UK & World News
Missing Boy Named As Sea Search Continues
A four-year-old boy who went missing in the sea off the Somerset coast after falling off a jetty has been named by police as Dylan Cecil.
An air and sea search for the boy, from Kettering, Northamptonshire, earlier changed to an operation to recover a body, the Coastguards said.
But the hunt has been scaled back this afternoon, with searches in deep water being called off. Authorities are continuing to look for the boy's body around the mudflats.
Dylan's parents frantically tried to rescue him after he entered the water on the south side of a slipway at Burnham-on-Sea on Sunday evening, but were unable to reach their son.
The youngster, who was dressed in a T-shirt and shorts, had been on the jetty with his parents, Rachel McCollum and Darren Cecil, and his two sisters.
Police said Dylan had wanted to get closer to the sea when he slipped off the edge and went under the water.
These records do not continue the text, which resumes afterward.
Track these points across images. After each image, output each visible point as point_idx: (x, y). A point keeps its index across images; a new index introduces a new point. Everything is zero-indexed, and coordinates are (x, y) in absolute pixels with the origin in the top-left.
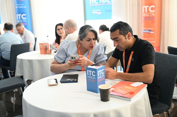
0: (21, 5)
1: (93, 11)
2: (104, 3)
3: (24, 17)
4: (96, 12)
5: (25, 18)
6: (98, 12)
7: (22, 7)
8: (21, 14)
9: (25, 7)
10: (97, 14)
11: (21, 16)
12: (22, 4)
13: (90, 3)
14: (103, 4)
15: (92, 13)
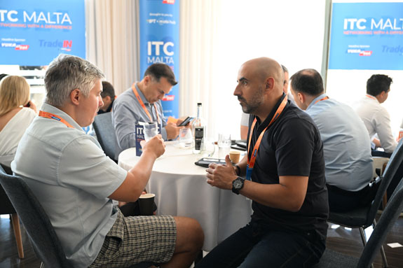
0: (166, 15)
1: (350, 46)
2: (382, 30)
3: (170, 49)
4: (359, 51)
5: (172, 54)
6: (362, 50)
7: (166, 22)
8: (162, 41)
9: (174, 23)
10: (362, 54)
11: (161, 47)
12: (168, 13)
13: (345, 27)
14: (379, 33)
15: (347, 52)
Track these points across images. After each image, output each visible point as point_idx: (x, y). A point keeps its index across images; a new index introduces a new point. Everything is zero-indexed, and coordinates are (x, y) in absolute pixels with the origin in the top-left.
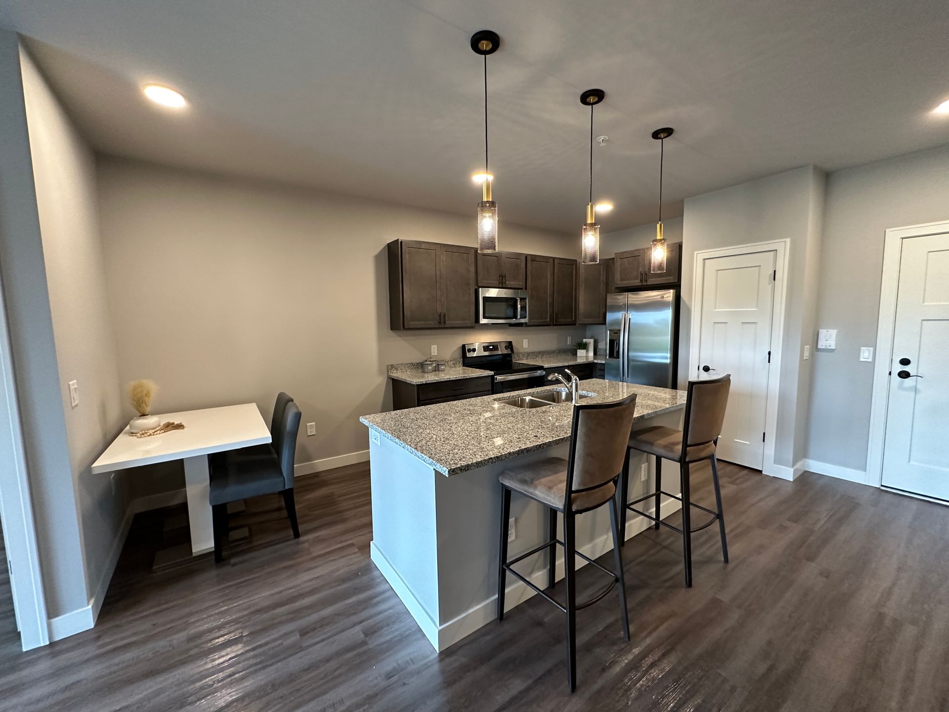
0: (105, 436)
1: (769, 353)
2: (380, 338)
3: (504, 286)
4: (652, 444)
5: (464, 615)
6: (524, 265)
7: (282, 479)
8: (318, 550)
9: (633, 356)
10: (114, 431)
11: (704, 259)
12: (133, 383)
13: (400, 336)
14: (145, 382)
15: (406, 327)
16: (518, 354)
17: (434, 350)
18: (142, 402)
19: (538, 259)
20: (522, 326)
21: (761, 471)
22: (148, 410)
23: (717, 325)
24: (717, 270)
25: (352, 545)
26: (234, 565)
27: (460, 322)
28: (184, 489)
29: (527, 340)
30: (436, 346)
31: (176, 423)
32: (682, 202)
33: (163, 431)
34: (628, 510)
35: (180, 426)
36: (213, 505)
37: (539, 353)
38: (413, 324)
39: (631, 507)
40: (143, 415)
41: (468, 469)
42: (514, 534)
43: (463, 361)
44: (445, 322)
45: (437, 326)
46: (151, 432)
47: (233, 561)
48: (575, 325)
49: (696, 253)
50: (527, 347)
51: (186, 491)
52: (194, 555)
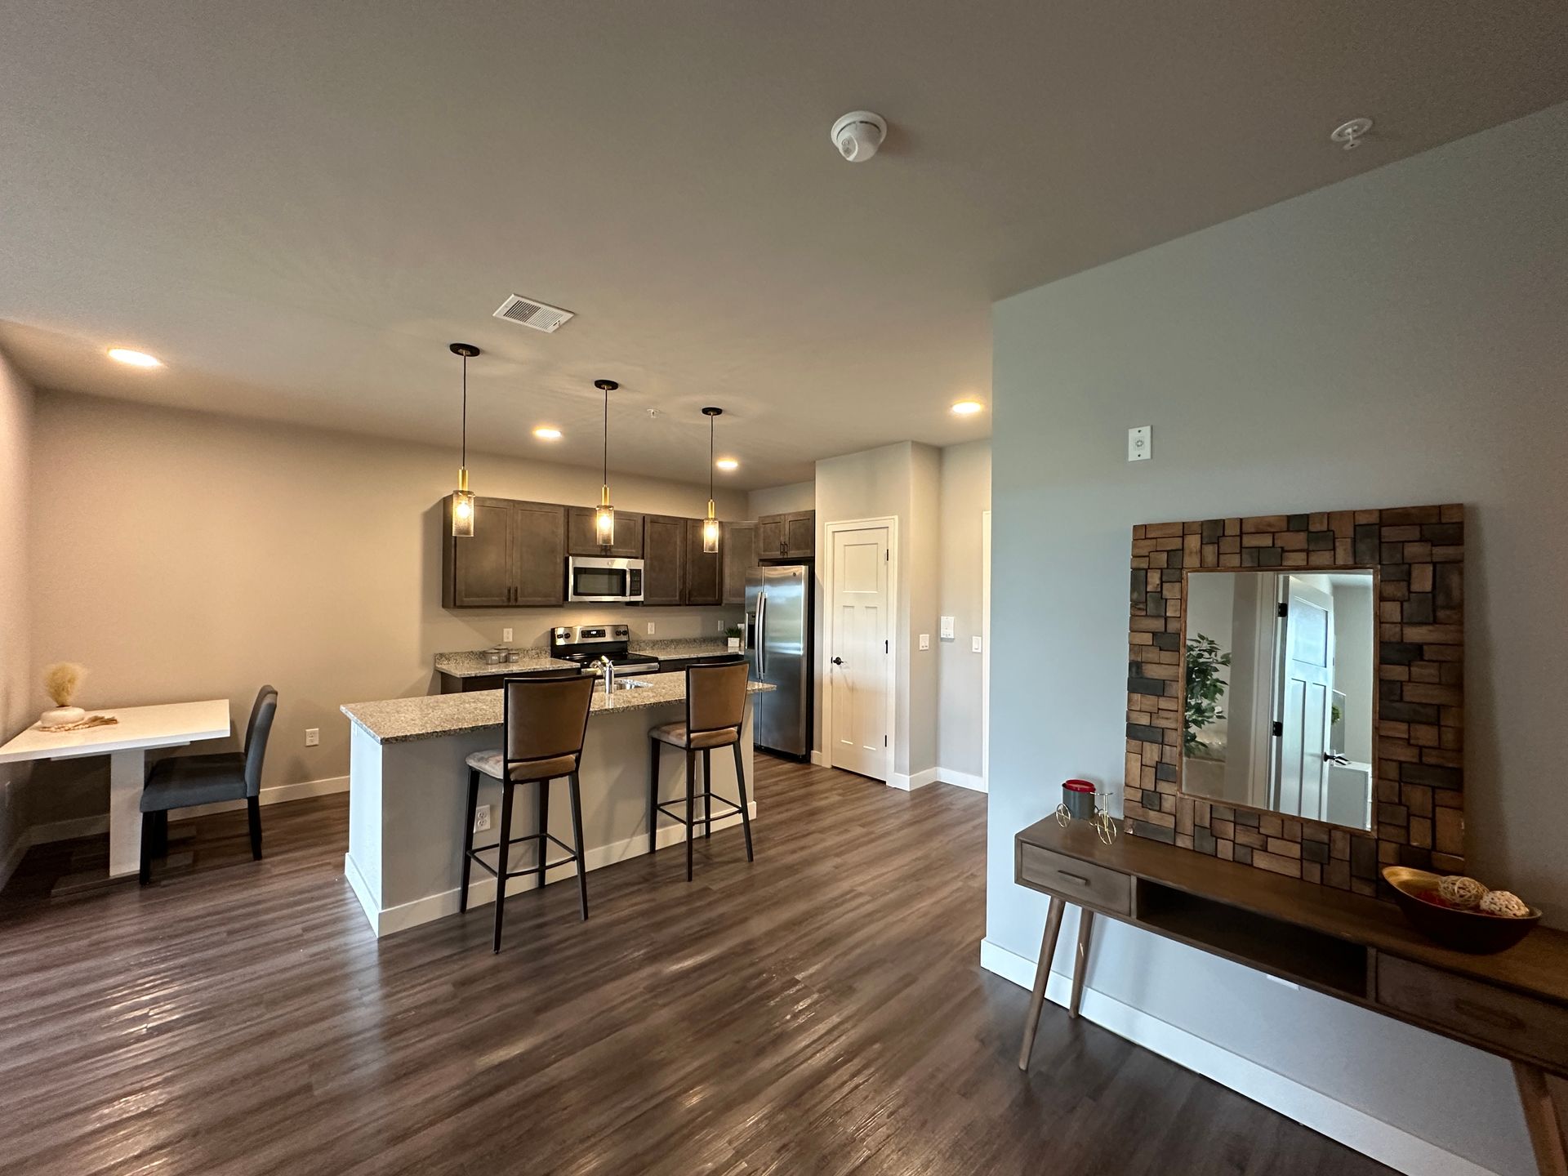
0: (5, 730)
1: (887, 642)
2: (426, 617)
3: (608, 554)
4: (668, 733)
5: (415, 902)
6: (641, 529)
7: (242, 784)
8: (282, 869)
9: (771, 647)
10: (16, 728)
11: (834, 532)
12: (53, 667)
13: (455, 616)
14: (70, 665)
15: (457, 604)
16: (638, 642)
17: (508, 635)
18: (63, 689)
19: (661, 520)
20: (638, 605)
21: (884, 782)
22: (69, 699)
23: (846, 609)
24: (846, 546)
25: (329, 864)
26: (165, 886)
27: (540, 599)
28: (107, 815)
29: (653, 624)
30: (511, 629)
31: (106, 718)
32: (815, 462)
33: (87, 726)
34: (659, 812)
35: (112, 721)
36: (145, 810)
37: (672, 641)
38: (468, 601)
39: (661, 807)
40: (62, 706)
41: (406, 740)
42: (489, 821)
43: (552, 650)
44: (516, 600)
45: (505, 604)
46: (70, 726)
47: (164, 883)
48: (720, 605)
49: (826, 524)
50: (653, 633)
51: (110, 817)
52: (111, 878)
It was high tide when he fell in.
His close family are being comforted as they remain at the scene, anxiously waiting for news.
Superintendent Keith McCoubrey said: "As you can all imagine this has been an extremely difficult time for the family who tried in vain to save him and were pulled from the water and treated by ambulance.
"They have been left traumatised by the whole incident and have asked that you to respect their privacy."
Four lifeboats, five coastguard rescue teams, police and the RAF helicopter have all been looking for Dylan.
Severn Sector Coastguard manager Tris Newey said the hunt is continuing on a smaller scale, but that it would inevitably have to be called off at some point - probably by the end of today.
"We've scaled back the search to some degree, but we will be out this afternoon with the Coastguard teams to look across the mud flats at low water," he said.
Asked about the chances of recovering the body, he said: "I think now the time has gone by it's getting quite remote but I'm hopeful that when it comes to low water, there's a chance we will still be able to find him."
Authorities said the search is being made more difficult by strong tides at Burnham-on-Sea. The water is also impossible to see through because it is full of mud.
On Sunday, a member of the public witnessed the family's desperate attempts to save their son and called the emergency services.
"The parents were in the water for quite a few minutes and they actually had to be pulled from the water by passers-by," Mr Newey said.
A Swansea Coastguard spokesman earlier confirmed the status of the operation: "The boy will have been in the water for 16 hours now. It is a recovery mission, and the search is continuing."
The Maritime and Coastguard Agency said a search - initially involving a helicopter, Coastguard rescue teams and two lifeboats - began after the alarm was raised.
A Coastguard spokesman said the air and sea search was scaled back at dusk but continued throughout the night, with more resources added at first light.